Pisegna Jessica M, Langmore Susan E, Meyer Tanya K, Pauloski Barbara
Boston University School of Medicine, Department of Otolaryngology, Boston, Massachusetts, USA.
Boston Medical Center, Voice and Swallowing Center, Moakley Building, Boston, Massachusetts, USA.
Otolaryngol Head Neck Surg. 2020 Dec;163(6):1232-1239. doi: 10.1177/0194599820933883. Epub 2020 Jul 7.
This study described swallowing patterns in a large head/neck cancer (HNC) cohort.
In a retrospective review of data from a randomized controlled trial, we studied timing of penetration events as they related to aspiration and oral/pharyngeal residue.
Retrospective review of a multicenter randomized controlled trial.

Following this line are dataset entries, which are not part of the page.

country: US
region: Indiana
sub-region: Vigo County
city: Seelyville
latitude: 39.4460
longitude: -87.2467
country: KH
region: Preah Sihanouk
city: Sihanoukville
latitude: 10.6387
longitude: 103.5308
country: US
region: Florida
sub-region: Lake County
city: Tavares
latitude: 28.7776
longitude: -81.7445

In total, 168 patients who were >3 months postradiation received baseline modified barium swallow evaluations. Retrospective analyses of data from these exams were studied, including Penetration-Aspiration Scale (PAS) scores and timing of these events (before, during, or after the swallow), as well as percentage of oral and pharyngeal residue.
Aspiration occurred more frequently than before or during the swallow ( < .05). There were significantly more events of that led to aspiration after the swallow (n = 260) when compared to events before (n = 6) or after (n = 81) the swallow. There was more pharyngeal (16%-25%) than oral residue (5%-20%). Weak correlations were found between thin liquid, nectar-thick liquid, pudding residue, and PAS scores, with varying significance (pharyngeal residue/PAS : .26*, .35*, .07*; oral residue/PAS : .21*, .16, .3; * < .05).

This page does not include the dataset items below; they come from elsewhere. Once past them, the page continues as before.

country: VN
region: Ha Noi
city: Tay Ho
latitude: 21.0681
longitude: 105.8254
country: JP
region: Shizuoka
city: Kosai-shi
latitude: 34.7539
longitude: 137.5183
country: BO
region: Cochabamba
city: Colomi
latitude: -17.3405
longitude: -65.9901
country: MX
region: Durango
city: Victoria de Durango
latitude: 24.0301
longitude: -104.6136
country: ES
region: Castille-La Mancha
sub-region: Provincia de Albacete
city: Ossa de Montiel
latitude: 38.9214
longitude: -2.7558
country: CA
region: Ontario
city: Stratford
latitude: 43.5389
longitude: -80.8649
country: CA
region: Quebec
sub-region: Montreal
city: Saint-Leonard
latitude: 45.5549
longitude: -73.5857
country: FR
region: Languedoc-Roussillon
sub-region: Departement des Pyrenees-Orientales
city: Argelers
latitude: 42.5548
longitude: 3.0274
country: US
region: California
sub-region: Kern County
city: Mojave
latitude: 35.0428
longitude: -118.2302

The predominant pattern for this sample of postradiation patients with HNC with dysphagia was aspiration that occurred after the swallow, rather than before or during the swallow. The aspiration was directly caused by penetration events that occurred during the swallow, resulting in aspiration as the airway reopened. Patients demonstrated more pharyngeal residue than oral residue, but a weak relationship was found between residue and penetration/aspiration events. These results guide clinicians in targeting appropriate swallowing interventions.
本研究描述了一大群头颈部癌(HNC)患者的吞咽模式。
在对一项随机对照试验的数据进行回顾性分析时,我们研究了渗透事件的发生时间及其与误吸和口腔/咽部残留的关系。
对一项多中心随机对照试验进行回顾性分析。
共有168例放疗后3个月以上的患者接受了基线改良钡餐吞咽评估。对这些检查的数据进行回顾性分析,包括渗透-误吸量表(PAS)评分以及这些事件的发生时间(吞咽前、吞咽期间或吞咽后),以及口腔和咽部残留的百分比。
误吸在吞咽后发生的频率高于吞咽前或吞咽期间(P<0.05)。与吞咽前(n = 6)或吞咽期间(n = 81)的事件相比,吞咽后导致误吸的事件显著更多(n = 260)。咽部残留(16%-25%)多于口腔残留(5%-20%)。发现稀液体、花蜜样稠液体、布丁残留与PAS评分之间存在弱相关性,具有不同的显著性(咽部残留/PAS:0.26*,0.35*,0.07*;口腔残留/PAS:0.21*,0.16,0.3;*P<0.05)。
该组放疗后吞咽困难的HNC患者的主要模式是吞咽后发生误吸,而非吞咽前或吞咽期间。误吸是由吞咽过程中发生的渗透事件直接引起的,随着气道重新开放导致误吸。患者的咽部残留多于口腔残留,但残留与渗透/误吸事件之间的关系较弱。这些结果指导临床医生确定合适的吞咽干预措施。